Re: Review of EMMA usage in the Speech API (first editor's draft) from Jerry Carter on 2012-06-20 (public-speech-api@w3.org from June 2012)

From: Jerry Carter <jerry@jerrycarter.org>
Date: Wed, 20 Jun 2012 00:21:48 -0400
To: Satish S <satish@google.com>, Milan Young <Milan.Young@nuance.com>
Cc: public-speech-api@w3.org
Message-Id: <923B38C9-A3A5-496A-B75D-AE4CFF25960A@jerrycarter.org>
Been off-line for a few days, so trying to catch up a bit…

Where we agree

It sounds like there is general agreement, but that additional word-smithing may be required.  By my reading of this thread, no one has objected to language allowing the UA to add additional annotations or to present a result which combines annotations from various sources.  Likewise, no one has objected to a goal of presenting the full set of annotations generated by the resources used.  This is encouraging common ground.


Single resource model: There might be no problem

The point of contention concerns how the UA handles cases where multiple resources might be used to build a result.  This may not be a real problem.  I do not see any language in the current draft which describes how multiple resources would be specified or acquired, so I'm not at all surprised that matters are unsettled.  One option is to draw the architectural lines such that there is never more than one recognition service.  Here the serviceURI would be required to point to a single logical entity rather than a document describing a collection of resources.  The single entity might employ disparate resources under the covers, but this would be outside of the Speech API specification.

In this case, the proposed language may be fine:

> "The EMMA document MUST contain all annotations and content generated by the recognizer(s).  The UA MAY add additional annotations to provide a richer result for the developer."


and I can propose further language describing speech recognition services in more detail.

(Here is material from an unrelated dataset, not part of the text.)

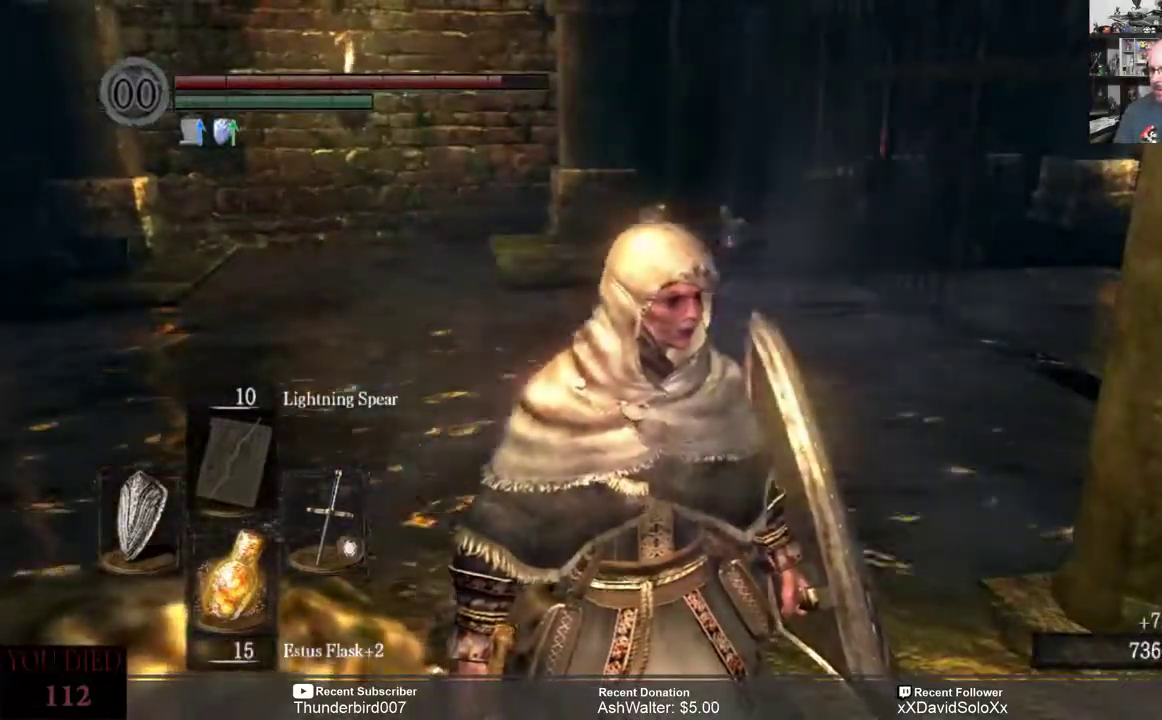
{"buttons": [], "left_stick": "up-right", "right_stick": "left", "events": [[67, "left_stick", "up"], [367, "left_stick", "up-right"], [400, "right_stick", "left"]]}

Dealing with Multiple Resources

Where the serviceURI  may refer to multiple resources, and at the risk of over generalizing, there are two cases.  The first case is where the 'start()' method invokes one or more resources and the result is built from all of them.  This is the most common case that I've seen in live systems.  There appears to be consensus that the result presented to the application author should contain the detailed annotations produced by the resources involved.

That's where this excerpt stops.